:: SUPPLIED MATERIAL ::
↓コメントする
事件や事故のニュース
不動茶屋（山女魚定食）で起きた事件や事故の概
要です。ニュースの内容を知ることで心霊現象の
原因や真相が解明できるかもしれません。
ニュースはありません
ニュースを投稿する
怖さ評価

:: TASK DIRECTIONS ::
The answer should be the full set of records, reproduced exactly.

:: ANSWER BELOW ::
↓コメントする
事件や事故のニュース
不動茶屋（山女魚定食）で起きた事件や事故の概
要です。ニュースの内容を知ることで心霊現象の
原因や真相が解明できるかもしれません。
ニュースはありません
ニュースを投稿する
怖さ評価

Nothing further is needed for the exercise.